# Hunting Yotes With An SKS Rifle



## straight shooter (Oct 15, 2007)

Ever hunt Yotes with an SKS? The 7.62x39 (30 caliber bullet) packs more than enough punch to drop a yote in it's tracks. Anyone know what the effective range of the SKS is?


----------



## Bloodyblinddoors (Oct 25, 2006)

straight shooter said:


> Ever hunt Yotes with an SKS?


I'm sure it's been done but why would you want to? Coyote calling is about sneaking in, sitting down, calling an animal in and hopefully firing a single well placed shot into an animal that could be as far 400yds. It's not about Playing Rambo in the woods trying to chase coyotes across the country side with the spray and pray mentality. I dont think the word SKS and the phrase "well placed bullet" go together. My opinion is based on my very limited knowledge of the SKS though.

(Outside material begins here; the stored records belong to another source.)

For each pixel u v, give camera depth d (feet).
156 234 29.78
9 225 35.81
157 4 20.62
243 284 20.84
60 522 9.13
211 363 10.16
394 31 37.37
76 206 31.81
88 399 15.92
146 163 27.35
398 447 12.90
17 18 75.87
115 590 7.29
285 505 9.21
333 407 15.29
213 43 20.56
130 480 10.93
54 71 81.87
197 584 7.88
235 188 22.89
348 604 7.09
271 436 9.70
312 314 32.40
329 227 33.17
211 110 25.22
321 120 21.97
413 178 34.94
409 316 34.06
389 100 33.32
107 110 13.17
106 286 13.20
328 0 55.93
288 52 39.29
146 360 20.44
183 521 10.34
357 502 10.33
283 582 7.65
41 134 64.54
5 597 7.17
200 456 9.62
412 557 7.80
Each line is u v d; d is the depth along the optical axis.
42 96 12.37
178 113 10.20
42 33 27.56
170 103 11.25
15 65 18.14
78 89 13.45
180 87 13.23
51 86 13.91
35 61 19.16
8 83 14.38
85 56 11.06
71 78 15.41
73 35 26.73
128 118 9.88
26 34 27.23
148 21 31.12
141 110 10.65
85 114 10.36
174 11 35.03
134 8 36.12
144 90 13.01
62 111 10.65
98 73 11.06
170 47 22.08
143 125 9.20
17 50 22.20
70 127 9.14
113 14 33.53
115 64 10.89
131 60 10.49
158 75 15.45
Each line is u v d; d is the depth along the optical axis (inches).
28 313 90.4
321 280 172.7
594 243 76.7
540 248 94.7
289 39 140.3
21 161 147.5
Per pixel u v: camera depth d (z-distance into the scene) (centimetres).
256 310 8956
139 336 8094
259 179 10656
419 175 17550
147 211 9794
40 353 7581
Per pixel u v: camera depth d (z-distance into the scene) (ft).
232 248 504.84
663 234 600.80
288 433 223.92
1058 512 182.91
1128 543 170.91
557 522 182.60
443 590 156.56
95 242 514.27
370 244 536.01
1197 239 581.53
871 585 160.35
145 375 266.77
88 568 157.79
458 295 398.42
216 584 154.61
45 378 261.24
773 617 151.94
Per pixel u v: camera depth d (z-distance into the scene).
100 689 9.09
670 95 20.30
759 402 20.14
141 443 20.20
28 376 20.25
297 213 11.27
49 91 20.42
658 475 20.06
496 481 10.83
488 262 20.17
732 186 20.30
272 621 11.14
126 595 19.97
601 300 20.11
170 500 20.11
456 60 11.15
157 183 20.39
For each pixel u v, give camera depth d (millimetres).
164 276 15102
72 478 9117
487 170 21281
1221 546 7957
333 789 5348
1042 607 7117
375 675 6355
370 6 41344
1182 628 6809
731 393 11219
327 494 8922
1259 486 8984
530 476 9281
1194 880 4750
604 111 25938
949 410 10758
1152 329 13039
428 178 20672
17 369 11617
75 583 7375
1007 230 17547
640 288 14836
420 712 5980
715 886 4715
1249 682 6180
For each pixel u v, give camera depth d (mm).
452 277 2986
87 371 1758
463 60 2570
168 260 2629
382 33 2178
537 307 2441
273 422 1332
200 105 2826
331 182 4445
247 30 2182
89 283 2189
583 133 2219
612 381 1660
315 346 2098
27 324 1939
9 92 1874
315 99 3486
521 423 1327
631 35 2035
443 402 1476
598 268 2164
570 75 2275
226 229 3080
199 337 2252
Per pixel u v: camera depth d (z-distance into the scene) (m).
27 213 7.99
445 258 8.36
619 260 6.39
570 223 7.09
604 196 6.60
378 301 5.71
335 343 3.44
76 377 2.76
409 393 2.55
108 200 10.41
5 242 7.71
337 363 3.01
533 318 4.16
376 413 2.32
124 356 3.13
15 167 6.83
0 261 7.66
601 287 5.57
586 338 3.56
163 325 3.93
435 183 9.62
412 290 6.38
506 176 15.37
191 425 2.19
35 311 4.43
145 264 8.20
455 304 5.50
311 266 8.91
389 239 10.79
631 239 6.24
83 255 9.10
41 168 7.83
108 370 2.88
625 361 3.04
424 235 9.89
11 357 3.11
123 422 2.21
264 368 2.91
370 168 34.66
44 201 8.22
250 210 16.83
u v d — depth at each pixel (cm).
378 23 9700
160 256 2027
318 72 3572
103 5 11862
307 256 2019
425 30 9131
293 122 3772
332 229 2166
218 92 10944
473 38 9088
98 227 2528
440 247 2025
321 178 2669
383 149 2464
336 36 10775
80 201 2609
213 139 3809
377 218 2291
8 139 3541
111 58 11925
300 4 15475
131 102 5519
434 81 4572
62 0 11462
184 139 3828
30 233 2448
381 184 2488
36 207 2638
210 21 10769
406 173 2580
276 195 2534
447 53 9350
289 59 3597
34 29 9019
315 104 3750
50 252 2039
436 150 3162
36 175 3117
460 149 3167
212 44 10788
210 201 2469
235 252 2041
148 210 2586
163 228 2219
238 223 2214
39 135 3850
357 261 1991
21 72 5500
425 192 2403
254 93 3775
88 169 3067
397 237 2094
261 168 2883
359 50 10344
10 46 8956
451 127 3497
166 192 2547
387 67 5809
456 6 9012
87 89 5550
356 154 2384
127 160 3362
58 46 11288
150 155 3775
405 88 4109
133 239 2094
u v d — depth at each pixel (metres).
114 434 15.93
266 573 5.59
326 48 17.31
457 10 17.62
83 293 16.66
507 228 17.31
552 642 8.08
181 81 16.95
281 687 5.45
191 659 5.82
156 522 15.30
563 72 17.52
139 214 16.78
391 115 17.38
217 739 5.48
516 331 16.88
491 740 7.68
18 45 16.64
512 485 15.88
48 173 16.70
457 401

It spits a heavy enough bullet to be effective out to probly 400yds plus. But dont quote me on that. I have no idea what the FPS is on that rifle though I'm assuming it's not more than 2,700fps.

But when you take into consideration the guns accuracy, Or lack there of (can you even mount a scope on the thing?) You'll have to subtract about 300yds from the original 400 I posted.


----------



## straight shooter (Oct 15, 2007)

Bloodyblinddoors said:


> straight shooter said:
> 
> 
> > Ever hunt Yotes with an SKS?
> ...


 I'm not talking about playing Rambo. I'm saying a semi auto rifle topped with a good scope that is capable of 300 to 400 yards clean kills is better than a bolt action rifle.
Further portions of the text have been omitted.